Canvas prints offer a unique texture and a certain richness that no other print media can come close to matching. The standout effect it has on all types of prints has given rise to its popularity. Artists know a thing or two about getting their artwork looking its finest on canvas, but for the consumer, not all are aware of the different types of canvas prints, and the work that’s involved in getting it ready for display.
The two types of canvas prints
Canvas prints are sold as one of two types; a stretched canvas print, or a rolled canvas print. For artists who do their painting directly on the canvas, it is likely that they will be working with stretcher bars, then removing them to ship the rolled canvas in a tube, rather than combined with the stretcher bars.

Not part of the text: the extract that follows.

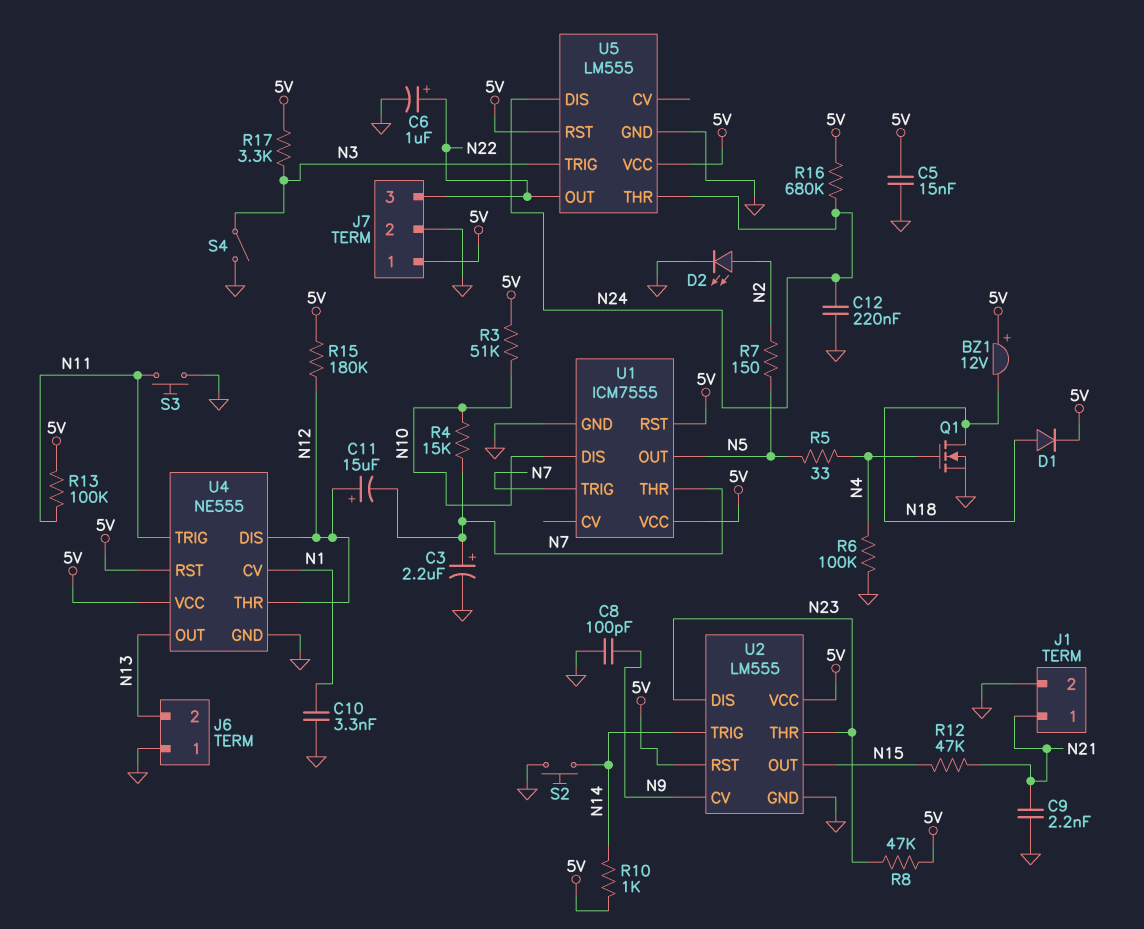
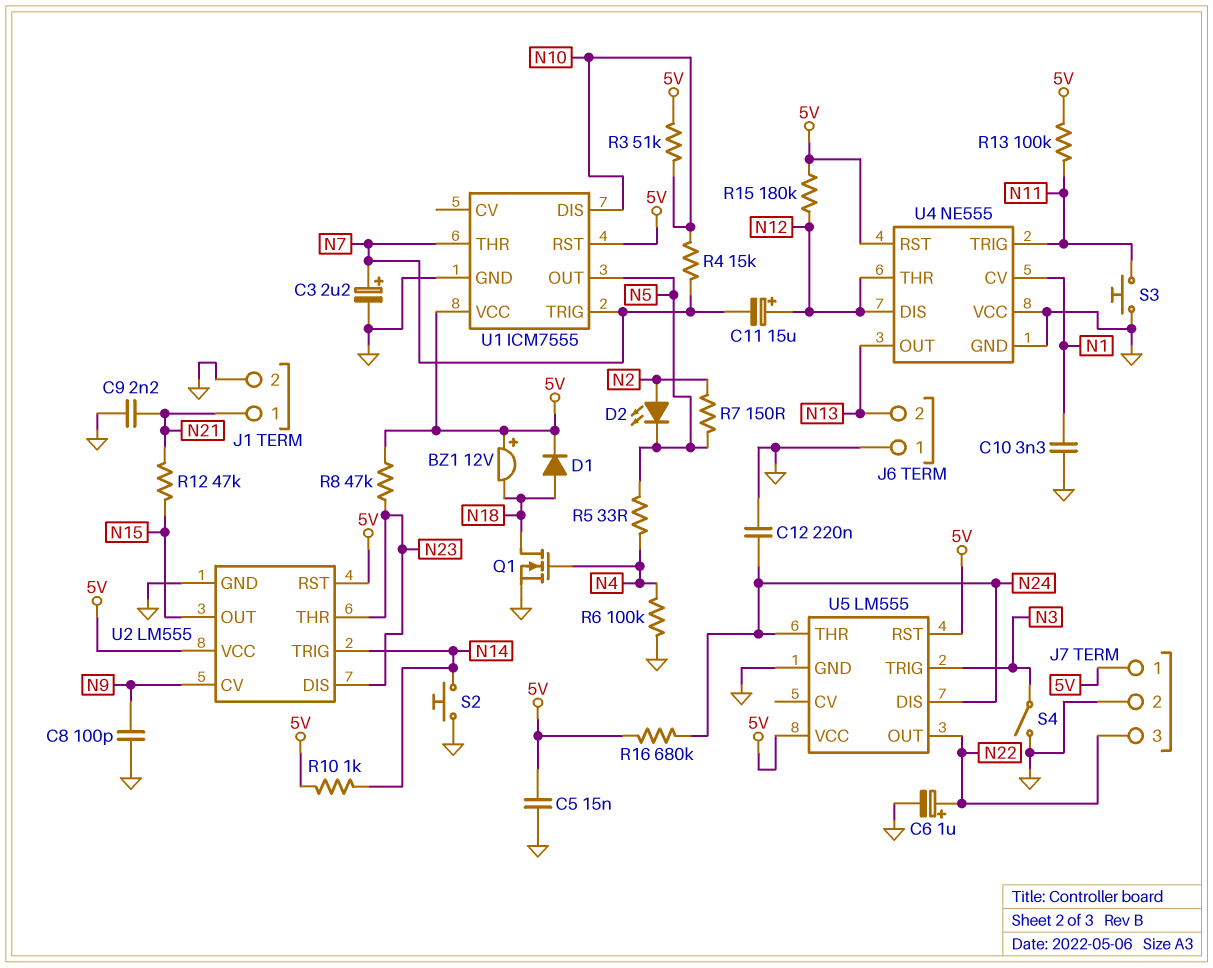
D2: LED (A N2, K GND) -> LED (A N2, K N5)
R17: 3.3k (5V, N3) -> none
U4 pin VCC: 5V -> GND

This saves on shipping costs.
It will be more affordable upfront to buy the rolled canvas, but the downside is that it involves both cost and effort to stretch the canvas. Usually, when all costs are considered from the buyer’s perspective, it makes sense to buy a stretched canvas. The only time it doesn’t is if you have experience stretching canvas, as that takes some practice to get right.
When you purchase a stretched canvas, you actually get more than you bargained for because included with a good quality stretched canvas is a little bag of wedges; usually eight of them. These are to be used to adjust the tension anytime the canvas slackens.
A lot of customers are surprised to find what looks like a little bag of wood off-cuts shipped with their canvas print, sometimes, thinking they were shipped in error and toss them in the bin. Canvas wedges or canvas keys should never be tossed out. At the very least, store them behind the canvas because they will be required at some point. Any time the canvas slackens, or a crease begins to appear, the canvas keys can be tapped into the stretcher bars to almost instantly remove any kinks in the canvas.
A stretched canvas print is not a framed canvas
The point of stretching the canvas over stretchers is to make it presentable. The tension is what makes the texture stand out, adding to the grandeur of the art.
The stretcher bars can be concealed to the back of the canvas, and if the piece has a gallery wrap, the art will be visible around the edges too. These can be displayed as it is without any framing. The stretcher bars are the only support structure required to display a canvas print.
There are certain pieces that despite being printed or painted directly on canvas, when hung on display, can still look incomplete. In those instances, it is possible to frame these in what is called a canvas floating frame.
These differ from standard picture frames in that they are designed to have a shadow gap to give the illusion of the art floating inside the frame. And, since canvas does not need glazing, a canvas floating frame remains unglazed, keeping the entire piece lightweight and the texture of the canvas visible.